Data excerpts:

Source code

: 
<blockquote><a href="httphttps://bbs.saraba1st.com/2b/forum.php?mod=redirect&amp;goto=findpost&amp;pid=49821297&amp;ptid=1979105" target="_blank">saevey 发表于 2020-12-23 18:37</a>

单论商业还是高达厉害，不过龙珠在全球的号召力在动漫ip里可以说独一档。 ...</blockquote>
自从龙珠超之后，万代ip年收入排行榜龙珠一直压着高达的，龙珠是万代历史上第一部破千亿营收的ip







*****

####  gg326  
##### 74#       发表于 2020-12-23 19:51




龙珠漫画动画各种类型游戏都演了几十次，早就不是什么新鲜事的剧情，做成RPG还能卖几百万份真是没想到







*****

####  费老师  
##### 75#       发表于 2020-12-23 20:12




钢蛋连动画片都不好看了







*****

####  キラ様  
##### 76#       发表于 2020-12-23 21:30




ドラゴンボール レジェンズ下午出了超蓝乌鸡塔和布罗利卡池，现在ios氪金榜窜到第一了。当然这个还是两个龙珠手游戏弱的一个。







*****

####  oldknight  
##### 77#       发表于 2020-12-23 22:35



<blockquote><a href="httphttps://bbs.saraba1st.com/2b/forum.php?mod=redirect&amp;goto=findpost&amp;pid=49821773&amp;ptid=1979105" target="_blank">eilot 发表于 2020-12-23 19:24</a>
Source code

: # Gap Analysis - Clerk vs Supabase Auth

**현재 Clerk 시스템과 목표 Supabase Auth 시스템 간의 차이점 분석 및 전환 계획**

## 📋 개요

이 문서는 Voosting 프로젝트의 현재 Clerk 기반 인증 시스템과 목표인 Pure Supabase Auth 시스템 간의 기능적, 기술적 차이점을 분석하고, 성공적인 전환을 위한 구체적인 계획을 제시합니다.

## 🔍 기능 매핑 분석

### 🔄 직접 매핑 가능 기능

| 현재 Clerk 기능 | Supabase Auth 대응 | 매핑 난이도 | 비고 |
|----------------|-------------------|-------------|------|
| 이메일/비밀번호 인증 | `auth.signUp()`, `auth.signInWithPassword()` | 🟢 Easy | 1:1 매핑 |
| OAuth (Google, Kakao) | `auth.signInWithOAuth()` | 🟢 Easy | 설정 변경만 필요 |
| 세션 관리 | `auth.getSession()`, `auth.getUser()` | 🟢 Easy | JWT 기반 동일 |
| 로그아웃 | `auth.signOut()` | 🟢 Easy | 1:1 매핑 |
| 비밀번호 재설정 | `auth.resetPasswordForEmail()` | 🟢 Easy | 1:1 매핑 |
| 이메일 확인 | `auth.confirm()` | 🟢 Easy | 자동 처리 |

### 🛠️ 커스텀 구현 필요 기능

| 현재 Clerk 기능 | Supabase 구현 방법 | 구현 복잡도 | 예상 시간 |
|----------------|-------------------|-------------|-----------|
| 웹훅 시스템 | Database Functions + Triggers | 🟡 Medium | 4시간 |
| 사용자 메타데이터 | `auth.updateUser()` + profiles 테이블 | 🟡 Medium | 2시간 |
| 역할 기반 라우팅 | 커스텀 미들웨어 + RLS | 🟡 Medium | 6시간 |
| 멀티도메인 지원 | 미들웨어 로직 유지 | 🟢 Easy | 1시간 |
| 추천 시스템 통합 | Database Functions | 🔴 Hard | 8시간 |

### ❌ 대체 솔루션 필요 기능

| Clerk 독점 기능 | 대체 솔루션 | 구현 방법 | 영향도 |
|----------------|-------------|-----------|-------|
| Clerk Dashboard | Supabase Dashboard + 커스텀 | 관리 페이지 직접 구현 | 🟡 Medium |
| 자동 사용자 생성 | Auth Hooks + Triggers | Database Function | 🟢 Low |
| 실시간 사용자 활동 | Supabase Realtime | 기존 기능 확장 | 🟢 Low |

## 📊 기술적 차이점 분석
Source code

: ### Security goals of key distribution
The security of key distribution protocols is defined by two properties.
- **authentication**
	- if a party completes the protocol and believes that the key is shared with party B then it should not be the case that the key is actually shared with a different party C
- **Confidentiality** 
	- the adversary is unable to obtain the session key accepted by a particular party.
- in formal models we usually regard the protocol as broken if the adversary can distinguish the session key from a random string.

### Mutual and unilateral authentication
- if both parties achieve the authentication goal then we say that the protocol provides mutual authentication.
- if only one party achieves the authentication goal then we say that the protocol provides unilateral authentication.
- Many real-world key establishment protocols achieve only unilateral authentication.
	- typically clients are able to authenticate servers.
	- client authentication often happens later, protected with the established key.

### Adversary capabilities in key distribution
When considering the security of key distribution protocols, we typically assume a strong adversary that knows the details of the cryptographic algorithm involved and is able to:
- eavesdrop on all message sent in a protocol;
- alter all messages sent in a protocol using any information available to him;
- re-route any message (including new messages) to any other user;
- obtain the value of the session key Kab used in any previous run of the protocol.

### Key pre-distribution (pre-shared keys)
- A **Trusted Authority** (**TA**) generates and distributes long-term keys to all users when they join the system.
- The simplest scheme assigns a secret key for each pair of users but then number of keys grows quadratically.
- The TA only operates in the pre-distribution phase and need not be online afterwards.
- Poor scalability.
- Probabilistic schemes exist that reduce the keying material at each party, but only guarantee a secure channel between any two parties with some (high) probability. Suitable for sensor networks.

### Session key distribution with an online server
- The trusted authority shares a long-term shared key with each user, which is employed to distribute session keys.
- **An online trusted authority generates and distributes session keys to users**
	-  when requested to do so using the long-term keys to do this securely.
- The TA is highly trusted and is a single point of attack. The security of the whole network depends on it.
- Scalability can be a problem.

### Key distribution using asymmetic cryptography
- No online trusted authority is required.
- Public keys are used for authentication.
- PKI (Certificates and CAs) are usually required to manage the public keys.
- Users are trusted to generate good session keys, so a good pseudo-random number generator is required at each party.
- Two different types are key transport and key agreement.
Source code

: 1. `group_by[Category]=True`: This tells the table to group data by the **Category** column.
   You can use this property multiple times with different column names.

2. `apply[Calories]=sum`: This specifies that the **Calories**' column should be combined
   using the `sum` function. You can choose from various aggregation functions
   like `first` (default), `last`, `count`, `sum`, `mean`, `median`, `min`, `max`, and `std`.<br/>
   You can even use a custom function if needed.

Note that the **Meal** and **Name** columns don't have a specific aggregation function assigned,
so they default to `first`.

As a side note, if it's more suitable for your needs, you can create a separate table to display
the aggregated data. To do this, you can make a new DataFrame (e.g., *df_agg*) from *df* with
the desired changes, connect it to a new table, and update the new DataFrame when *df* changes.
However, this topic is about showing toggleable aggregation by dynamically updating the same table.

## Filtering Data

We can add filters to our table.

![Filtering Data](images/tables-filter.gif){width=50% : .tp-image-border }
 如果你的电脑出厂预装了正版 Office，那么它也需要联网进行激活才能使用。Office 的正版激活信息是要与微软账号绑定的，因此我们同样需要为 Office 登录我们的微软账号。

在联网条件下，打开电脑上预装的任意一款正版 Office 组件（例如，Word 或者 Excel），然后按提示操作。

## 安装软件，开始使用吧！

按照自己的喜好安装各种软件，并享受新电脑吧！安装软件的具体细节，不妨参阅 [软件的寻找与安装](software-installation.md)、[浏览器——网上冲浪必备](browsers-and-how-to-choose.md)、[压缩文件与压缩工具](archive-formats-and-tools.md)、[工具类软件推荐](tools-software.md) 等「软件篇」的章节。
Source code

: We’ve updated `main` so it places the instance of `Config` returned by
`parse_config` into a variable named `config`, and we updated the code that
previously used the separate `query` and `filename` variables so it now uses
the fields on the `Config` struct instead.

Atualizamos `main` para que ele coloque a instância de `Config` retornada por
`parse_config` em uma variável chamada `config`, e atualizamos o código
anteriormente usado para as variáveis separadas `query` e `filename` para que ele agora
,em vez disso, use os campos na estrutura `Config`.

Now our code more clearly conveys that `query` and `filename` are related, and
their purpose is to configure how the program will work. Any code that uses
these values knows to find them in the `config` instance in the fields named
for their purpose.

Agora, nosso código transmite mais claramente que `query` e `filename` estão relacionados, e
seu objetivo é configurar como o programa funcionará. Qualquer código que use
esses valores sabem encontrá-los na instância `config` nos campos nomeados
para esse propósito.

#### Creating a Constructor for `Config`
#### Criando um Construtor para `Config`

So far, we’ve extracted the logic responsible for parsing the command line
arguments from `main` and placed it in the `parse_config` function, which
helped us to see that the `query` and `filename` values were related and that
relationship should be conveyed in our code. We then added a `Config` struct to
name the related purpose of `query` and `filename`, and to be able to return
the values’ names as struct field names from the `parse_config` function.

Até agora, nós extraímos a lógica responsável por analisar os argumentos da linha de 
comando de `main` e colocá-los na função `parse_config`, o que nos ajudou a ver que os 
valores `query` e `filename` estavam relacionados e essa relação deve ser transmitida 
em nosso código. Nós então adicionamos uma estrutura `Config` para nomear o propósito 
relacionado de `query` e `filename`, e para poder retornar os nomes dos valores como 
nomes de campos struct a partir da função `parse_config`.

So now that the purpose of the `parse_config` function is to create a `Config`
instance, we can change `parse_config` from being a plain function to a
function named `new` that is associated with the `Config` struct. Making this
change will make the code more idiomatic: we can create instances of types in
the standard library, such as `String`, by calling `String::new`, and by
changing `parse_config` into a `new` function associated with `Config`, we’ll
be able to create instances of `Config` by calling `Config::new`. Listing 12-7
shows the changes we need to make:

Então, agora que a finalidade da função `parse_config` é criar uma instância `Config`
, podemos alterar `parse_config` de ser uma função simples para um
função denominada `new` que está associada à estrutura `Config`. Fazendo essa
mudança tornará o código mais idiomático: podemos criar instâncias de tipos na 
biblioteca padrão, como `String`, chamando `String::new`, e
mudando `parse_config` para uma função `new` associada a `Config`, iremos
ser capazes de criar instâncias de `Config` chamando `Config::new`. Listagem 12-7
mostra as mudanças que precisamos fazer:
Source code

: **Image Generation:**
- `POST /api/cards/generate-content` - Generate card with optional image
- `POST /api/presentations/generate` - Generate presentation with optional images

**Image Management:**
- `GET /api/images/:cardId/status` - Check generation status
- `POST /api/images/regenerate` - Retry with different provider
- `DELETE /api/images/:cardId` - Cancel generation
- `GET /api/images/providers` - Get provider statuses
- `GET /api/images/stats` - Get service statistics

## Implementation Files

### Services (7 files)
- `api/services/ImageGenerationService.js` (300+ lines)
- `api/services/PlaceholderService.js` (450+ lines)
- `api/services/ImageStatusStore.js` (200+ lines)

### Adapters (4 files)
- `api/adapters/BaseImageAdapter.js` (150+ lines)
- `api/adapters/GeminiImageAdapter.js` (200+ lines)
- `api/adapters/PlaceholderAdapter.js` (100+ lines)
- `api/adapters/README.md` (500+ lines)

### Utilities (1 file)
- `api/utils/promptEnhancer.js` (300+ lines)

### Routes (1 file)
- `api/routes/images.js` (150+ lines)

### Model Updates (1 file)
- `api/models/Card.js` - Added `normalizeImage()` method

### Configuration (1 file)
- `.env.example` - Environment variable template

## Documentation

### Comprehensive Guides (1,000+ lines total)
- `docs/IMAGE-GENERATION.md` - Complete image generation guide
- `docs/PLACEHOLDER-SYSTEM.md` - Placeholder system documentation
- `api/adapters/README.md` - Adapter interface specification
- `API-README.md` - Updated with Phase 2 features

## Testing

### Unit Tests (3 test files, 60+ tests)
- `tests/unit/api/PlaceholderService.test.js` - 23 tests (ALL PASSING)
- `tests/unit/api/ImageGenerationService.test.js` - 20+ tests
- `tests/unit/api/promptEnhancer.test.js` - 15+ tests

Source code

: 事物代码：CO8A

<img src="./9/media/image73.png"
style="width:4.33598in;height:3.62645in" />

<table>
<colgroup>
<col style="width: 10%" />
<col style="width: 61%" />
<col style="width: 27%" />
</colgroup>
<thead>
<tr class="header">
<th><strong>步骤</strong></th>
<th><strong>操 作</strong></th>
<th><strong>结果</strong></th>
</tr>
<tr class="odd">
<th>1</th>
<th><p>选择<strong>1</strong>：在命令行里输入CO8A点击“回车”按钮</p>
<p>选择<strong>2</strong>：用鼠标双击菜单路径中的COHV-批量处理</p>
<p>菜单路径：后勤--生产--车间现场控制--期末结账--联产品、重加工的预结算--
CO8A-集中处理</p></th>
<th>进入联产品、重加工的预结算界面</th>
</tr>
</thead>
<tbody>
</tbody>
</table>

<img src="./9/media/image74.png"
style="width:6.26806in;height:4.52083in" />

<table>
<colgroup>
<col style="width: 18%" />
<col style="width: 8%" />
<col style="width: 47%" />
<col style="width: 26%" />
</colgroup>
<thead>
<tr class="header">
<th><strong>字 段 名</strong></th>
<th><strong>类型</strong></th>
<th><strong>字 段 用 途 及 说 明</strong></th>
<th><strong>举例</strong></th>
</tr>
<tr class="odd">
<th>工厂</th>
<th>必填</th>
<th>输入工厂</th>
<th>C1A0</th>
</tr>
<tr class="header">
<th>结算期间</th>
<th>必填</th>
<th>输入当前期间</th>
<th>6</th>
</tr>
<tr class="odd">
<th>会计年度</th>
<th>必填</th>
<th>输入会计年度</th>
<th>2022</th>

> WHAT TO PRODUCE:
Render the lines from the one containing "## Filtering Data" through the one containing "## 安装软件，开始使用吧！", both included, as a Markdown table with columns No. and Text, leaving out blank lines.

> ANSWER FOR THIS EXERCISE:
| No. | Text |
|---|---|
| 1 | ## Filtering Data |
| 2 | We can add filters to our table. |
| 3 | ![Filtering Data](images/tables-filter.gif){width=50% : .tp-image-border } |
| 4 |  如果你的电脑出厂预装了正版 Office，那么它也需要联网进行激活才能使用。Office 的正版激活信息是要与微软账号绑定的，因此我们同样需要为 Office 登录我们的微软账号。 |
| 5 | 在联网条件下，打开电脑上预装的任意一款正版 Office 组件（例如，Word 或者 Excel），然后按提示操作。 |
| 6 | ## 安装软件，开始使用吧！ |